The effects of an earthquake in Japan on global equities may be limited and the MSCI All-Country World Index is “mildly oversold,” increasing opportunities to buy in the event of further declines, Citigroup Inc. said.
“The latest setback has driven the index back 4 percent below our target line so making future returns look more attractive again,” according to a report dated yesterday by analysts led by Robert Buckland.
The index of shares in developed and emerging markets retreated for a fourth day, losing 0.2 percent to 323.39 as of 12:32 p.m. Singapore time. The gauge has lost 4 percent since the March 11 earthquake and tsunami that killed more than 4,000 people and crippled a nuclear power facility. Citigroup has an end-2011 target of 360 for the index.
“Perhaps ongoing fears about events in the Middle East and Japan will provide the impetus for global equities to get even more oversold,” Buckland, Citigroup’s London-based chief global equity strategist, said in the report. “Unless these events have a meaningful impact upon the global economy, which we do not think they will, then a further sell-off would offer an opportunity for us to get more bullish.”
Investors are trying to assess whether the quake will hurt Japan’s economy enough to derail worldwide growth spurred by more than $12 trillion pumped into the financial system by governments and central banks since 2008. Global gross domestic product is forecast to expand 4.4 percent this year and 4.5 percent in 2012, according to the Washington-based International Monetary Fund.
Japan accounted for $5.4 trillion, or 8.7 percent, of world GDP in 2010, when the global economy expanded by 5 percent, the fastest pace since 2007, the IMF said. Japan may expand 1.5 percent this year, the fifth-worst rate among the world’s 24 developed nations, according to the IMF’s World Economic Outlook from October.
Japan’s earthquake may cause damage of as much as 10 trillion yen ($126 billion), or 2 percent of gross domestic product, close to the damage caused by the Kobe earthquake in 1995, Citigroup said in the report. The immediate reaction of the Japanese equity market is “overdone,” the brokerage said, adding that it will stay “overweight” on Japanese stocks amid low valuations and the prospect for recovery.

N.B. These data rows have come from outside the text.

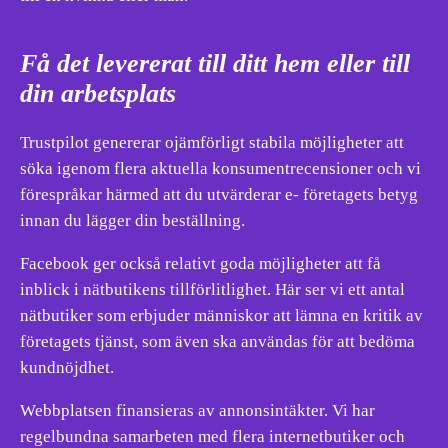
Få det levererat till ditt hem eller till
din arbetsplats
Trustpilot genererar ojämförligt stabila möjligheter att
söka igenom flera aktuella konsumentrecensioner och vi
förespråkar härmed att du utvärderar e- företagets betyg
innan du lägger din beställning.
Facebook ger också relativt goda möjligheter att få
inblick i nätbutikens tillförlitlighet. Här ser vi ett antal
nätbutiker som erbjuder människor att lämna en kritik av
företagets tjänst, som även ska användas för att bedöma
kundnöjdhet.
Webbplatsen finansieras av annonsintäkter. Vi har
regelbundna samarbeten med flera internetbutiker och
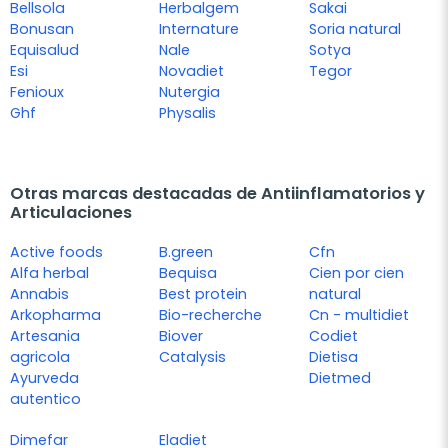
Bellsola
Herbalgem
Sakai
Bonusan
Internature
Soria natural
Equisalud
Nale
Sotya
Esi
Novadiet
Tegor
Fenioux
Nutergia
Ghf
Physalis
Otras marcas destacadas de Antiinflamatorios y
Articulaciones
Active foods
B.green
Cfn
Alfa herbal
Bequisa
Cien por cien
Annabis
Best protein
natural
Arkopharma
Bio-recherche
Cn - multidiet
Artesania
Biover
Codiet
agricola
Catalysis
Dietisa
Ayurveda
Dietmed
autentico
Dimefar
Eladiet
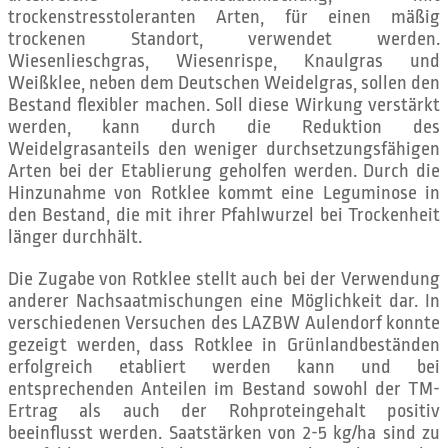
trockenstresstoleranten Arten, für einen mäßig
trockenen Standort, verwendet werden.
Wiesenlieschgras, Wiesenrispe, Knaulgras und
Weißklee, neben dem Deutschen Weidelgras, sollen den
Bestand flexibler machen. Soll diese Wirkung verstärkt
werden, kann durch die Reduktion des
Weidelgrasanteils den weniger durchsetzungsfähigen
Arten bei der Etablierung geholfen werden. Durch die
Hinzunahme von Rotklee kommt eine Leguminose in
den Bestand, die mit ihrer Pfahlwurzel bei Trockenheit
länger durchhält.
Die Zugabe von Rotklee stellt auch bei der Verwendung
anderer Nachsaatmischungen eine Möglichkeit dar. In
verschiedenen Versuchen des LAZBW Aulendorf konnte
gezeigt werden, dass Rotklee in Grünlandbeständen
erfolgreich etabliert werden kann und bei
entsprechenden Anteilen im Bestand sowohl der TM-
Ertrag als auch der Rohproteingehalt positiv
beeinflusst werden. Saatstärken von 2-5 kg/ha sind zu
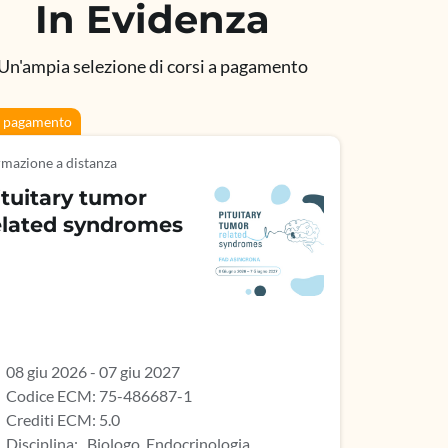
In Evidenza
Un'ampia selezione di corsi a pagamento
 pagamento
mazione a distanza
ituitary tumor
elated syndromes
08 giu 2026 - 07 giu 2027
Codice ECM: 75-486687-1
Crediti ECM: 5.0
Disciplina: , Biologo, Endocrinologia,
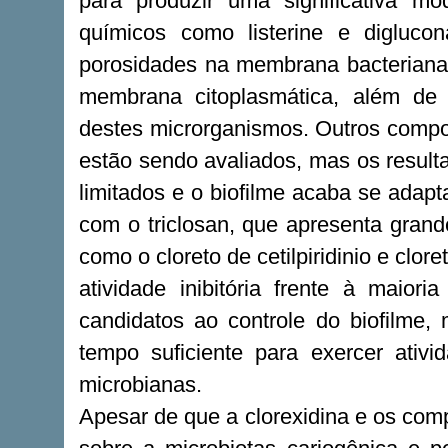
para produzir uma significativa mod
químicos como listerine e digluco
porosidades na membrana bacteriana,
membrana citoplasmática, além de d
destes microrganismos. Outros compos
estão sendo avaliados, mas os result
limitados e o biofilme acaba se ada
com o triclosan, que apresenta grand
como o cloreto de cetilpiridinio e clor
atividade inibitória frente à maio
candidatos ao controle do biofilme
tempo suficiente para exercer ativid
microbianas.
Apesar de que a clorexidina e os comp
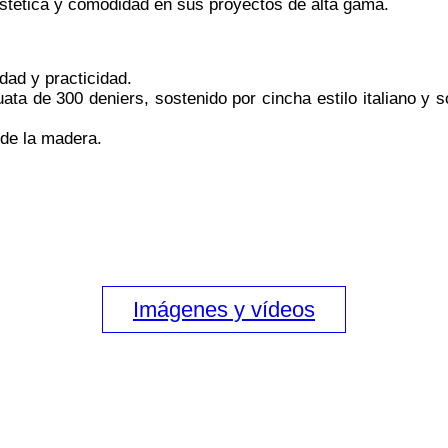
 estética y comodidad en sus proyectos de alta gama.
idad y practicidad.
ta de 300 deniers, sostenido por cincha estilo italiano y 
 de la madera.
Imágenes y vídeos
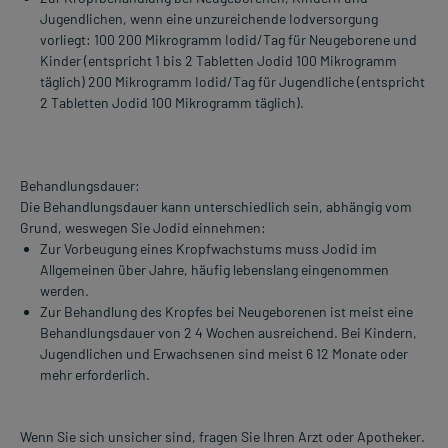
Jugendlichen, wenn eine unzureichende Iodversorgung
vorliegt: 100 200 Mikrogramm Iodid/Tag für Neugeborene und
Kinder (entspricht 1 bis 2 Tabletten Jodid 100 Mikrogramm
täglich) 200 Mikrogramm Iodid/Tag für Jugendliche (entspricht
2 Tabletten Jodid 100 Mikrogramm täglich).
Behandlungsdauer:
Die Behandlungsdauer kann unterschiedlich sein, abhängig vom
Grund, weswegen Sie Jodid einnehmen:
Zur Vorbeugung eines Kropfwachstums muss Jodid im
Allgemeinen über Jahre, häufig lebenslang eingenommen
werden.
Zur Behandlung des Kropfes bei Neugeborenen ist meist eine
Behandlungsdauer von 2 4 Wochen ausreichend. Bei Kindern,
Jugendlichen und Erwachsenen sind meist 6 12 Monate oder
mehr erforderlich.
Wenn Sie sich unsicher sind, fragen Sie Ihren Arzt oder Apotheker.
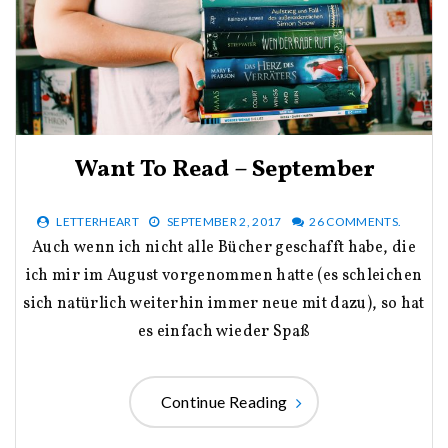
Want To Read – September
LETTERHEART
SEPTEMBER 2, 2017
26 COMMENTS.
Auch wenn ich nicht alle Bücher geschafft habe, die
ich mir im August vorgenommen hatte (es schleichen
sich natürlich weiterhin immer neue mit dazu), so hat
es einfach wieder Spaß
Continue Reading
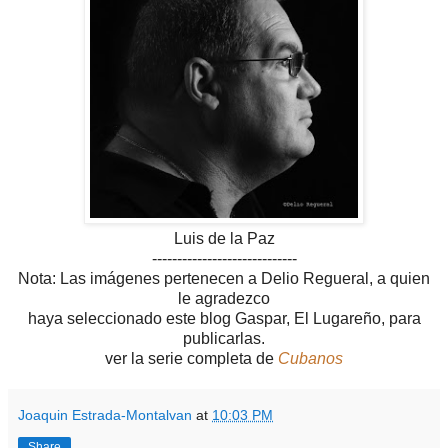
Luis de la Paz
-----------------------------
Nota: Las imágenes pertenecen a Delio Regueral, a quien
le agradezco
haya seleccionado este blog Gaspar, El Lugareño, para
publicarlas.
ver la serie completa de
Cubanos
Joaquin Estrada-Montalvan
at
10:03 PM
Share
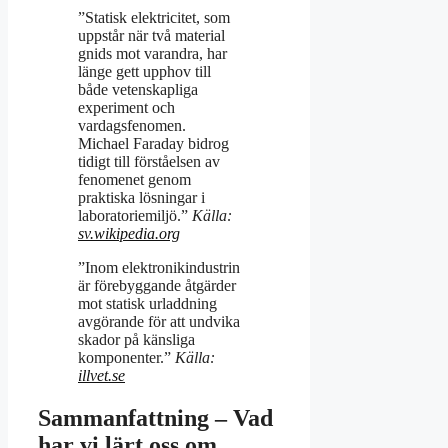
”Statisk elektricitet, som
uppstår när två material
gnids mot varandra, har
länge gett upphov till
både vetenskapliga
experiment och
vardagsfenomen.
Michael Faraday bidrog
tidigt till förståelsen av
fenomenet genom
praktiska lösningar i
laboratoriemiljö.”
Källa:
sv.wikipedia.org
”Inom elektronikindustrin
är förebyggande åtgärder
mot statisk urladdning
avgörande för att undvika
skador på känsliga
komponenter.”
Källa:
illvet.se
Sammanfattning – Vad
har vi lärt oss om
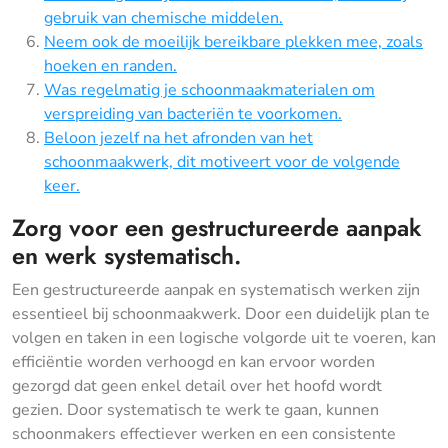
gebruik van chemische middelen.
Neem ook de moeilijk bereikbare plekken mee, zoals
hoeken en randen.
Was regelmatig je schoonmaakmaterialen om
verspreiding van bacteriën te voorkomen.
Beloon jezelf na het afronden van het
schoonmaakwerk, dit motiveert voor de volgende
keer.
Zorg voor een gestructureerde aanpak
en werk systematisch.
Een gestructureerde aanpak en systematisch werken zijn
essentieel bij schoonmaakwerk. Door een duidelijk plan te
volgen en taken in een logische volgorde uit te voeren, kan
efficiëntie worden verhoogd en kan ervoor worden
gezorgd dat geen enkel detail over het hoofd wordt
gezien. Door systematisch te werk te gaan, kunnen
schoonmakers effectiever werken en een consistente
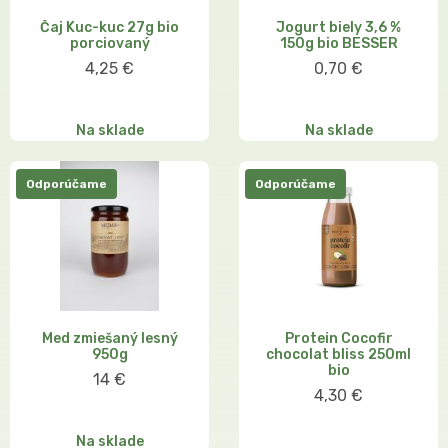
Čaj Kuc-kuc 27g bio
Jogurt biely 3,6 %
porciovaný
150g bio BESSER
4,25 €
0,70 €
Na sklade
Na sklade
Odporúčame
Odporúčame
Med zmiešaný lesný
Protein Cocofir
950g
chocolat bliss 250ml
bio
14 €
4,30 €
Na sklade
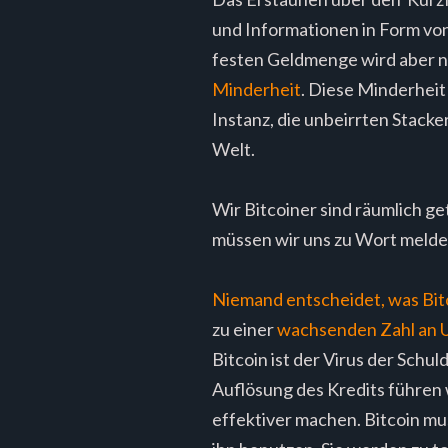
und Informationen in Form von
festen Geldmenge wird aber n
Minderheit
. Diese Minderheit
Instanz, die unbeirrten Stacke
Welt.
Wir Bitcoiner sind räumlich get
müssen wir uns zu Wort melden
Niemand entscheidet, was Bitco
zu einer
wachsenden Zahl an
Bitcoin ist der Virus der Schu
Auflösung des Kredits führen w
effektiver machen. Bitcoin mus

Japan’s Prime Minister Naoto Kan said March 13 Japan is facing its worst crisis since World War II after the quake. The official death toll at 8 a.m. Tokyo time was 4,314 people, with 8,606 missing, the National Police Agency said. The tsunami and fears of a meltdown at Tokyo Electric Power Co.’s Fukushima Dai- Ichi nuclear plant forced 451,059 people from their homes.
Tokyo Stock Exchange President Atsushi Saito appealed for calm on March 15 as the Nikkei 225 (NKY) Stock Average plunged 16 percent in the first two trading days after the earthquake, the most for the period since 1987. The measure rebounded 5.7 percent yesterday.
The Nikkei dropped 0.7 percent in recent trading, leaving the gauge 13 percent lower since the close on March 10, the day before the earthquake struck.